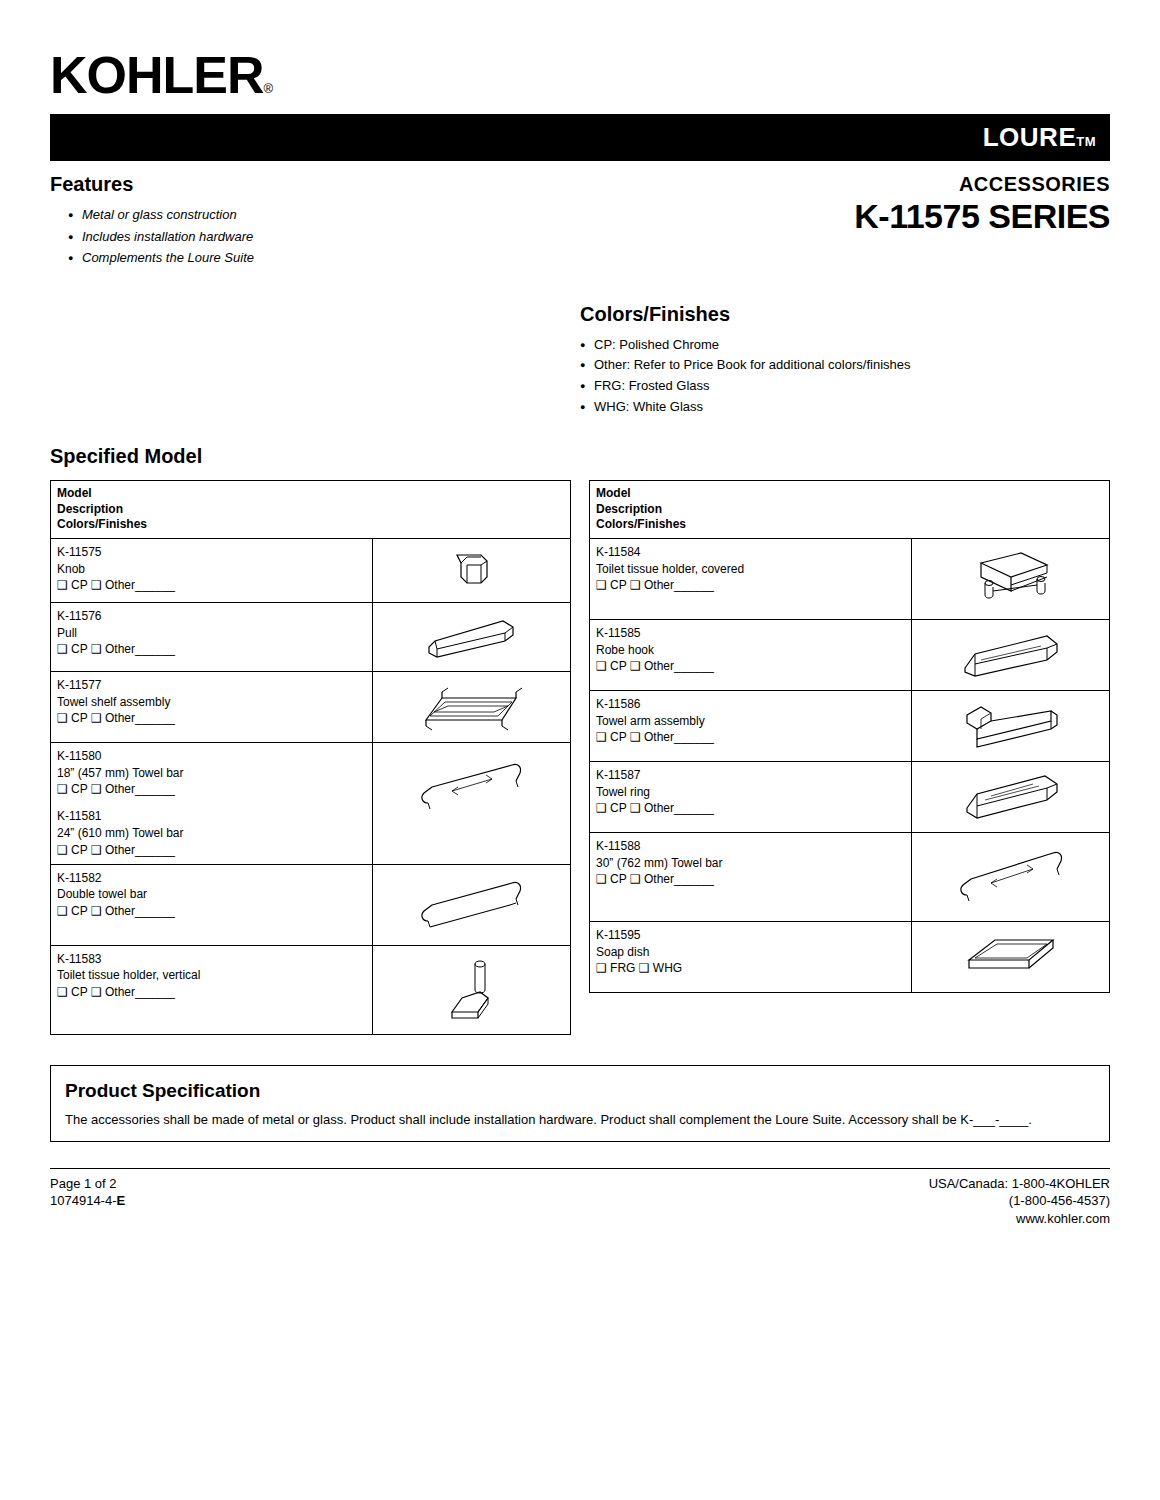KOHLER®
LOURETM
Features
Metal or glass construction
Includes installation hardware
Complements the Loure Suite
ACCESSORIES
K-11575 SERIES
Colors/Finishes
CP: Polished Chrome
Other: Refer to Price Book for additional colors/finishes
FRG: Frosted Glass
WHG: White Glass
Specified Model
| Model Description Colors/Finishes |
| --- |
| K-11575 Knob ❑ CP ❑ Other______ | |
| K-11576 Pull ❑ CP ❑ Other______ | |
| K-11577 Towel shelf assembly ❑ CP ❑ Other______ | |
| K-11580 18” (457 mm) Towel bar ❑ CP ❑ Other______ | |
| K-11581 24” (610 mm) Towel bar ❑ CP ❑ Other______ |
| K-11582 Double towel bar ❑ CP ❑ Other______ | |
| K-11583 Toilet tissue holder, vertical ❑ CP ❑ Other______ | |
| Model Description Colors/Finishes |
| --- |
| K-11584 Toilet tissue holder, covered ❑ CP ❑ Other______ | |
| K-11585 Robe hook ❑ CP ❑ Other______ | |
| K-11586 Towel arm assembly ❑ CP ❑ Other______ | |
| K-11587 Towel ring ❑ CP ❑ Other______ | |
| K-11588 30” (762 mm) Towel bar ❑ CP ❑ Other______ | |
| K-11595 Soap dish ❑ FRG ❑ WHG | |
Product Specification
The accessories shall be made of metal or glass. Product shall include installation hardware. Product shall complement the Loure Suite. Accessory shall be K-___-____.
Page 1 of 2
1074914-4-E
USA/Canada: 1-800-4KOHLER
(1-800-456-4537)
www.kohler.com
____________
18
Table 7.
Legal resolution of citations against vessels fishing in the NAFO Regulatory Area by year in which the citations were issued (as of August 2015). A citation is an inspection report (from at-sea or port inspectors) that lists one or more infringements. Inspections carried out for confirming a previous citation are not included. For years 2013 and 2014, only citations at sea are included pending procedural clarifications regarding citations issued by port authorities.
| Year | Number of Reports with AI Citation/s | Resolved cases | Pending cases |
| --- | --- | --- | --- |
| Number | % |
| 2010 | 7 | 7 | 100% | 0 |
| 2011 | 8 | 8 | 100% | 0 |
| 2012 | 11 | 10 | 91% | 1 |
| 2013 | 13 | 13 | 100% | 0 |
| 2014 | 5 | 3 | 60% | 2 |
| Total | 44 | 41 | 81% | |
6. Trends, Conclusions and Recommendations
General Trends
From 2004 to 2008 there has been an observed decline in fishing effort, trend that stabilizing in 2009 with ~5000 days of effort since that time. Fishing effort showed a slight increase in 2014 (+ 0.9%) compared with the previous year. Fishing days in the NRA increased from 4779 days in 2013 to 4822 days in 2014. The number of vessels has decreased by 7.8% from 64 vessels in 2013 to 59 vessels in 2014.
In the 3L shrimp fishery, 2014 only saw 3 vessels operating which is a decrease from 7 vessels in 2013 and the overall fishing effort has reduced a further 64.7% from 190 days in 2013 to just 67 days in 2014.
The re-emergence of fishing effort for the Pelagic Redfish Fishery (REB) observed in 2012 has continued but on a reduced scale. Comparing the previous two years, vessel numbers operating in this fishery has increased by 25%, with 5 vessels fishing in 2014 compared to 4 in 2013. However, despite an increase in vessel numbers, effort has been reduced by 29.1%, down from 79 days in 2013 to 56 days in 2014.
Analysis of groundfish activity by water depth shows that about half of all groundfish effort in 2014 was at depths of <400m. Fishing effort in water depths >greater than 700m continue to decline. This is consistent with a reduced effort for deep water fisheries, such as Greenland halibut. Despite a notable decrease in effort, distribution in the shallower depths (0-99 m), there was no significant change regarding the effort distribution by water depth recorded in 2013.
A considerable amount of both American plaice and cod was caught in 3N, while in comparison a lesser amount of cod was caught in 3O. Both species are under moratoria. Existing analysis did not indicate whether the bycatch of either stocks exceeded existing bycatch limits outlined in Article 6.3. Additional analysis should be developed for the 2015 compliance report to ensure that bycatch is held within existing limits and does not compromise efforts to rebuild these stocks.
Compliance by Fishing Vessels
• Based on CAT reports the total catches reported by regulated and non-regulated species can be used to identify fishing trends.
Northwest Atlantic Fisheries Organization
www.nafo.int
____________
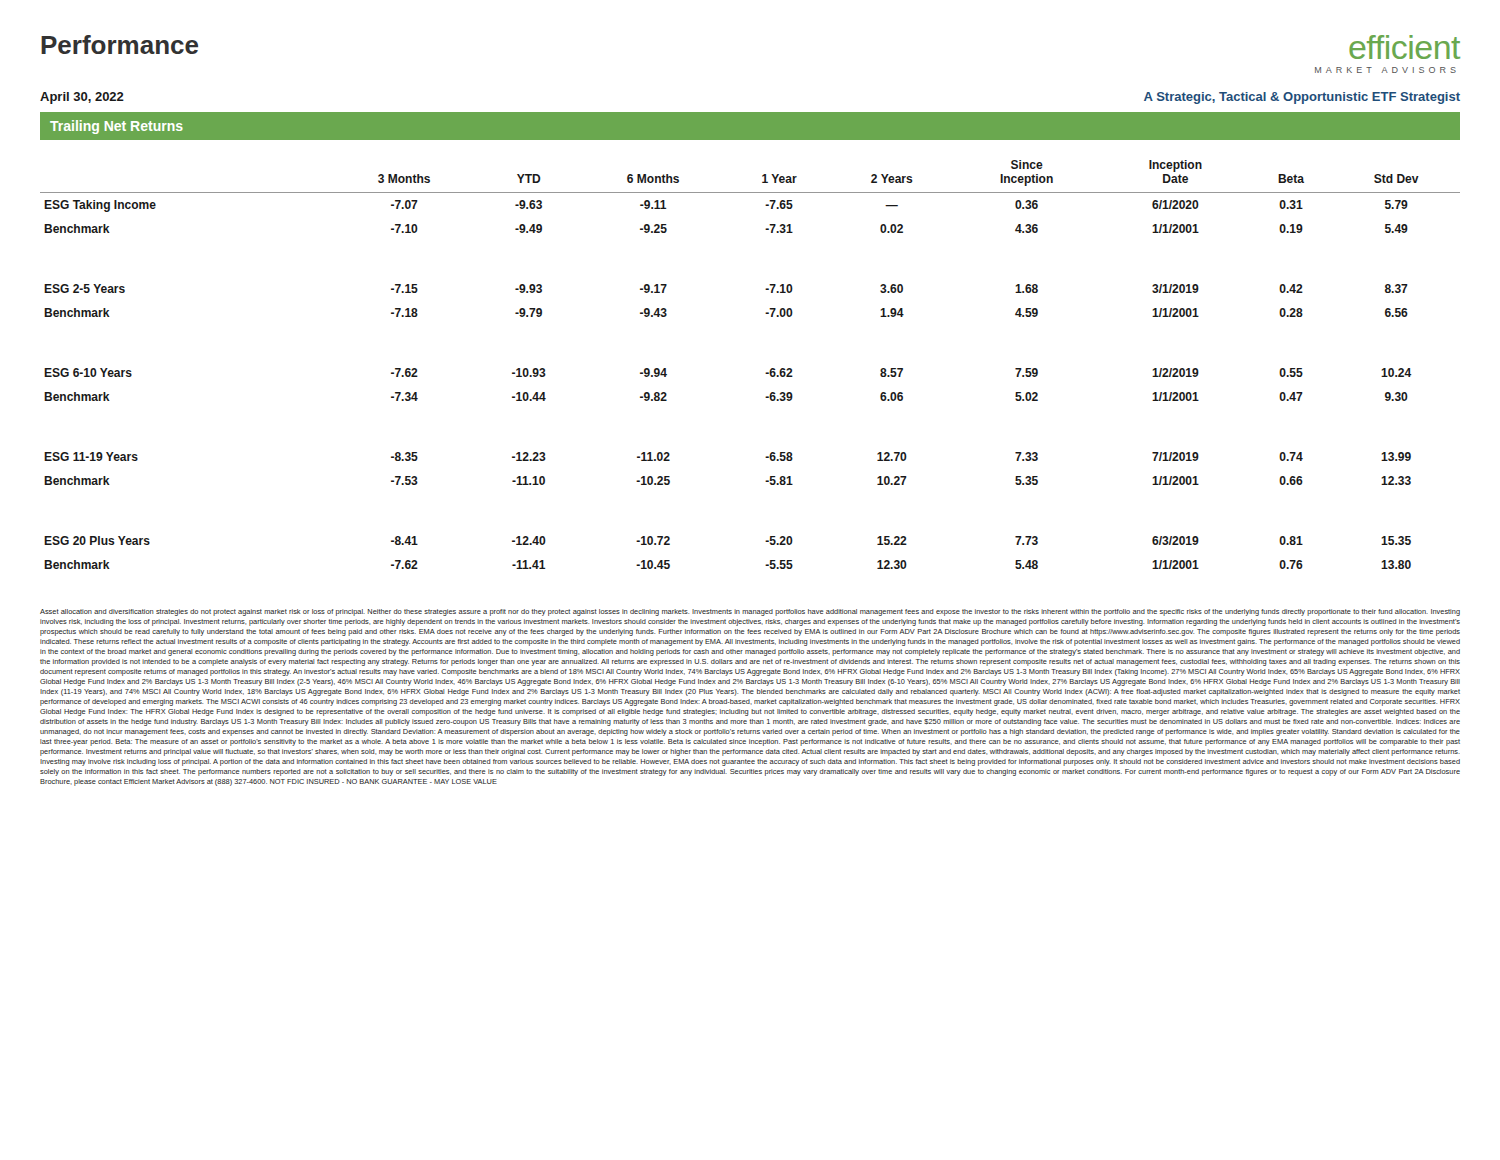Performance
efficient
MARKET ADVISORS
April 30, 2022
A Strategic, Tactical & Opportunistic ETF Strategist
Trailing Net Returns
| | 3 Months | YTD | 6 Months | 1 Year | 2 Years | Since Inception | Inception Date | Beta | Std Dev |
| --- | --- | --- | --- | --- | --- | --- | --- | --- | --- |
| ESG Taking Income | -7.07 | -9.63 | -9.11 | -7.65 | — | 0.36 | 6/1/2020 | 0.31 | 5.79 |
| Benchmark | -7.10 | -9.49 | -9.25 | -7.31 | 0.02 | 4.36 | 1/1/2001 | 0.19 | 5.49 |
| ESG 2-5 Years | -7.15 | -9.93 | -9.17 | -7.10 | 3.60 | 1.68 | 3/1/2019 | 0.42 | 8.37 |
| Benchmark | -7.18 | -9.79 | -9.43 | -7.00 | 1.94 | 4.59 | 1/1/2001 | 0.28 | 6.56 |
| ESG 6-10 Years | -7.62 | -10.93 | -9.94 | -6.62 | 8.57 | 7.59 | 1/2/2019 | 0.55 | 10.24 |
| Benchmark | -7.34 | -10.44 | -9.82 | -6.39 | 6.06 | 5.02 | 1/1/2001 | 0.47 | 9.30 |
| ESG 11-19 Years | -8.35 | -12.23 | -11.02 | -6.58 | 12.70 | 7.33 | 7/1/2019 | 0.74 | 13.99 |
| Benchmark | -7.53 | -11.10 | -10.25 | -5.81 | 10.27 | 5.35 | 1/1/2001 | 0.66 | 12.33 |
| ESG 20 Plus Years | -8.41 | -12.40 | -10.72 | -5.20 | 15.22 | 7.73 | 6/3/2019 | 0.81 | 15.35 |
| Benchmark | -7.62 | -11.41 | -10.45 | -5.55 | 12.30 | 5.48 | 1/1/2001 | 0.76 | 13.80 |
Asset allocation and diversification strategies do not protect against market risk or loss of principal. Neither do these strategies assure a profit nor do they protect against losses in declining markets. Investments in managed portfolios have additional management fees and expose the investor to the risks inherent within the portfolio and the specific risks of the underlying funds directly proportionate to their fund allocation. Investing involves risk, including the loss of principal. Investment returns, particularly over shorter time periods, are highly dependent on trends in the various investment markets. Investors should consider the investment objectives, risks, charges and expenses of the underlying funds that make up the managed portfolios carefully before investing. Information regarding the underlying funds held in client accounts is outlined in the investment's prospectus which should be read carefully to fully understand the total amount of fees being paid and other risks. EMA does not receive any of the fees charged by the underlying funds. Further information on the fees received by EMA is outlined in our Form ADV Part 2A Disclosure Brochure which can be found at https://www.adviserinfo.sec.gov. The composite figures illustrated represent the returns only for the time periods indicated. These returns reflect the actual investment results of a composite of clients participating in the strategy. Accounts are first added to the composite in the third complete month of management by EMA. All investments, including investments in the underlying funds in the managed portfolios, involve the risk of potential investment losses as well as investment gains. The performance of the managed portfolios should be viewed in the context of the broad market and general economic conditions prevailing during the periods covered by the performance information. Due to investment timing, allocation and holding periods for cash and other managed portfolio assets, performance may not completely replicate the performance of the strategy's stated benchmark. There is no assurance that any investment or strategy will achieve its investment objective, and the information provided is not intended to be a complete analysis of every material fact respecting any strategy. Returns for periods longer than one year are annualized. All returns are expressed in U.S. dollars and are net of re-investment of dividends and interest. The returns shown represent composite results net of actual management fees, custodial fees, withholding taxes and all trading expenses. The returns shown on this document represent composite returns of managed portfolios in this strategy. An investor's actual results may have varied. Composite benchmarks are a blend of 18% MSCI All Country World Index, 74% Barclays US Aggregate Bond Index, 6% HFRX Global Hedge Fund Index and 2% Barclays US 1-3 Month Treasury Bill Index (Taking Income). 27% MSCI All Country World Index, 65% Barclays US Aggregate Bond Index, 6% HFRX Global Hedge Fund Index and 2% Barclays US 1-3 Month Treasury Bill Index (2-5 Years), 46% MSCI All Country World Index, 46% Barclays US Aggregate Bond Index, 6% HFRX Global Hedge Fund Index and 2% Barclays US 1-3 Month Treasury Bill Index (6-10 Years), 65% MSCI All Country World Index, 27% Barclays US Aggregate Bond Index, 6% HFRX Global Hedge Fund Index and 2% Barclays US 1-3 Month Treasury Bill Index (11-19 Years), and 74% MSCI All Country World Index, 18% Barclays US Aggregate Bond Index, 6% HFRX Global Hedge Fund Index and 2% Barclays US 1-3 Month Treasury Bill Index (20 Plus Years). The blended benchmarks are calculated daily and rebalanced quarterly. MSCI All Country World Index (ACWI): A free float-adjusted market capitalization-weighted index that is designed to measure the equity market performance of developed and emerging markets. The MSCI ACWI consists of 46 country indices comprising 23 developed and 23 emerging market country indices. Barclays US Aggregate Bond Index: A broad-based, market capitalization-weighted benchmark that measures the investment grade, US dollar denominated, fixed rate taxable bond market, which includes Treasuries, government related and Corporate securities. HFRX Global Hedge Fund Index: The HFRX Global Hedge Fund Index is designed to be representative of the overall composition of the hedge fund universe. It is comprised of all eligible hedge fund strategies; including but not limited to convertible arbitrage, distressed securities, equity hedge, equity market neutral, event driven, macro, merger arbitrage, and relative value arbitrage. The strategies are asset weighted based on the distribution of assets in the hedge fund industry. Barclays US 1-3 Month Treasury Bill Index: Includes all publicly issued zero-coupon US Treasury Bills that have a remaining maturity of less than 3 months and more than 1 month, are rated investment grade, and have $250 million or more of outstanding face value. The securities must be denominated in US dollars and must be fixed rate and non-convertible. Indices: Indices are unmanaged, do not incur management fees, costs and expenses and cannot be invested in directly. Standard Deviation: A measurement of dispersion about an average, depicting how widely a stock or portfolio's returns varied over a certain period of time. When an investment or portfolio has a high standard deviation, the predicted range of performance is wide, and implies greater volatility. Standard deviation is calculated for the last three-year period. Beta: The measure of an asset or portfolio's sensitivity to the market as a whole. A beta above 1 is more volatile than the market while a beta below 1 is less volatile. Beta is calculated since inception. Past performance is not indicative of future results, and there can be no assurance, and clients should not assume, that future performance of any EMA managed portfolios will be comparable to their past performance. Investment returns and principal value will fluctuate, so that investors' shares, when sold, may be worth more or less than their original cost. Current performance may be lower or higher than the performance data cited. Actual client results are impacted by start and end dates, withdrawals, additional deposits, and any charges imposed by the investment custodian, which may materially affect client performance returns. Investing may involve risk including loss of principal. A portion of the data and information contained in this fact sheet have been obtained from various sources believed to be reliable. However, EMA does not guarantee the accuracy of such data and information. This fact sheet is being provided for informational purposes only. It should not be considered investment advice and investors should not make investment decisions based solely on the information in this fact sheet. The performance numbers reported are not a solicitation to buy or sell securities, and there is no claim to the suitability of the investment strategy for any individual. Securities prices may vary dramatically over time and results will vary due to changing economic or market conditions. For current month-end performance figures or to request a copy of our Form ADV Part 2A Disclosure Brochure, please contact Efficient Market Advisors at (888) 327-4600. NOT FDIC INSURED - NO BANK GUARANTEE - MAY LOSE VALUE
____________
● **Exercise**: Show each line of the listing that holds the string "species".

● **Task result**:
A considerable amount of both American plaice and cod was caught in 3N, while in comparison a lesser amount of cod was caught in 3O. Both species are under moratoria. Existing analysis did not indicate whether the bycatch of either stocks exceeded existing bycatch limits outlined in Article 6.3. Additional analysis should be developed for the 2015 compliance report to ensure that bycatch is held within existing limits and does not compromise efforts to rebuild these stocks.
• Based on CAT reports the total catches reported by regulated and non-regulated species can be used to identify fishing trends.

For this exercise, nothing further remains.